Without an underlying platform, a HR product will crumble

Take any good product and you will notice something - consistency across the board. The interface will be the same across

* User screens,
* Reports
* Alerts
* Help pickers
* Menu structures
* Login and navigation
* Text fonts

Look deeper under the hood and you will see consistency in smaller things like

* How to recognize mandatory fields and document identifiers
* What type of fields default and under what conditions
* How does one delete, modify or view a record
* What referential integrity checks should be done during deletion
* How can one export data or send trigger mails
* How are additional business rules or logic added

Many products are built without an underlying platform. However once customer and industry specific variations occur, it is almost impossible to keep adding to the product without affecting the underlying consistency and architecture. It is like building a house without a foundation. The wise man built his house on a rock - or in today's terms a good foundation. Take any product that has succeeded over a long period of time SAP, Oracle, Peoplesoft - all of them have a good foundation.

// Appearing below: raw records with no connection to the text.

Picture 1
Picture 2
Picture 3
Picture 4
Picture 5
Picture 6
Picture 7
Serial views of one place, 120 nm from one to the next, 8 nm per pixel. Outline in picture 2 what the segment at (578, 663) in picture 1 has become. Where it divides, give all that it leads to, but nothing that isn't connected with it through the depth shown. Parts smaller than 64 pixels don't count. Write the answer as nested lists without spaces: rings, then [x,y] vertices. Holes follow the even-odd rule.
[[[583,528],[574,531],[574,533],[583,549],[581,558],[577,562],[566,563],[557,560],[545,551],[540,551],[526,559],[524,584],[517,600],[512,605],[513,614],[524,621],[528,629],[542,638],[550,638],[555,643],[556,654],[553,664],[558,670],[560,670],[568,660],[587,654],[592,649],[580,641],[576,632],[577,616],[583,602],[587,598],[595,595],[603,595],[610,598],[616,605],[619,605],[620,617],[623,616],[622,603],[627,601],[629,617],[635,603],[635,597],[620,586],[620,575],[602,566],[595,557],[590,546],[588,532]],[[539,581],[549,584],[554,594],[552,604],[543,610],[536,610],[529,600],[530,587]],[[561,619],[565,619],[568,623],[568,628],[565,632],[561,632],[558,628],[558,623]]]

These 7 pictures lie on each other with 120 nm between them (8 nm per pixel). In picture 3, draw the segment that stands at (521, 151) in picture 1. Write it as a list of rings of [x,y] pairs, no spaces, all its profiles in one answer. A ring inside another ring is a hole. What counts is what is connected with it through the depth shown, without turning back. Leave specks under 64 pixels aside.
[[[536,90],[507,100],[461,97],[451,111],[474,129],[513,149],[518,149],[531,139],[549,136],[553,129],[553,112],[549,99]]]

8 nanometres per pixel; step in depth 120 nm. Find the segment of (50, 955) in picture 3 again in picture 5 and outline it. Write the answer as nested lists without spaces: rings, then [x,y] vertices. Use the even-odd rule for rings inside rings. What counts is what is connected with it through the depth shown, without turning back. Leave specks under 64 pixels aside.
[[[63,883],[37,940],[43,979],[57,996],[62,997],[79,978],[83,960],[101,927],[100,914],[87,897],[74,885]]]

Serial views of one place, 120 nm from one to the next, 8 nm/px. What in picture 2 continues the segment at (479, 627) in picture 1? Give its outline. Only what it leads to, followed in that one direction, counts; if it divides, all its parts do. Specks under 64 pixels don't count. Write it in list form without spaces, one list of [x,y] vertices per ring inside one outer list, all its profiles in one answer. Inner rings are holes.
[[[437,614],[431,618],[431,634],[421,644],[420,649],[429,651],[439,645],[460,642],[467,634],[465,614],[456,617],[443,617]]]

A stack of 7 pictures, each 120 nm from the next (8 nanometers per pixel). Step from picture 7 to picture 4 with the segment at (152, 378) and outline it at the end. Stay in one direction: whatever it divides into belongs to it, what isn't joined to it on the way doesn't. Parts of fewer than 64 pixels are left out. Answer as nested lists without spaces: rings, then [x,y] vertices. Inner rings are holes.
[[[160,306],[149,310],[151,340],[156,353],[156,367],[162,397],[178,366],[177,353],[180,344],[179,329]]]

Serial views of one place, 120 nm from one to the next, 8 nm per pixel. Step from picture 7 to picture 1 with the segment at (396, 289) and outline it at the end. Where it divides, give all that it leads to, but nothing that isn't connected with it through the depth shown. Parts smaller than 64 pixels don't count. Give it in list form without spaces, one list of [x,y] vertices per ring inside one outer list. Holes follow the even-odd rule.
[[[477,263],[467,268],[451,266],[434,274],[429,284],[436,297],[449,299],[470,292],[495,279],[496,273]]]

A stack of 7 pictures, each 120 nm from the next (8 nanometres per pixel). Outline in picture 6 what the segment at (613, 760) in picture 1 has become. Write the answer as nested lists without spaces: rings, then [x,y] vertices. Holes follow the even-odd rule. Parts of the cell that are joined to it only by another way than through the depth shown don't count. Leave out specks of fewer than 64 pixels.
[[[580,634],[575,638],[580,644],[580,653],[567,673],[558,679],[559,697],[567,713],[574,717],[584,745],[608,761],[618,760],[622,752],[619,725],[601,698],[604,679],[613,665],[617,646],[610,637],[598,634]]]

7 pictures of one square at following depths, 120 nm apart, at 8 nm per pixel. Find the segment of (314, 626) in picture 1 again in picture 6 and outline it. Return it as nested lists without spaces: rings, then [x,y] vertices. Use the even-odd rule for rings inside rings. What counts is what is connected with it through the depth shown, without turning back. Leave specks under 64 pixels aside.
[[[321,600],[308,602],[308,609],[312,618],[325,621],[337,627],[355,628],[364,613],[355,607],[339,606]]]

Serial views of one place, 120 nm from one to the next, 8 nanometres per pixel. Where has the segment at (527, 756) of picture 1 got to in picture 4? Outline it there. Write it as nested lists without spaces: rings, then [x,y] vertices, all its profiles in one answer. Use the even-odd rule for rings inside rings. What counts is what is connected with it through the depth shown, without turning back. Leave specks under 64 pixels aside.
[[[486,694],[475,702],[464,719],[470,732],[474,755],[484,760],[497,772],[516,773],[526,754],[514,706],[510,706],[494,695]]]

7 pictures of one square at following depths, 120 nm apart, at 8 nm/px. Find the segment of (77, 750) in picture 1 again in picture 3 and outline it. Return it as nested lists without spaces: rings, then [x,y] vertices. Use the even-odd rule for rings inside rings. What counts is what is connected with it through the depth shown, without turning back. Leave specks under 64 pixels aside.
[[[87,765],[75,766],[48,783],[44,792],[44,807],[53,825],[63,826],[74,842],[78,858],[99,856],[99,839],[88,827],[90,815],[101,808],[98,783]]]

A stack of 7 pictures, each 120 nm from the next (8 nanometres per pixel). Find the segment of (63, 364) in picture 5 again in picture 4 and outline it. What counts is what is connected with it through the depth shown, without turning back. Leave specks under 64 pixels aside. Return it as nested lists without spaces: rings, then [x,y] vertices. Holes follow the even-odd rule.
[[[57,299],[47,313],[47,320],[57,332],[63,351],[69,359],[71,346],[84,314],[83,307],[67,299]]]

The KServe products (www.KServe.net) are all built on the same underlying platform. Take a look at CRM, HCM or our ERP products - they will have consistency and a uniform architecture. This is because we built a strong foundation. The foundation is proven across many customers, and so all our products are proven. You only have to verify if the process covered is relevant to your business and be sure that the application will stand the rigor of rugged usage by enterprise users.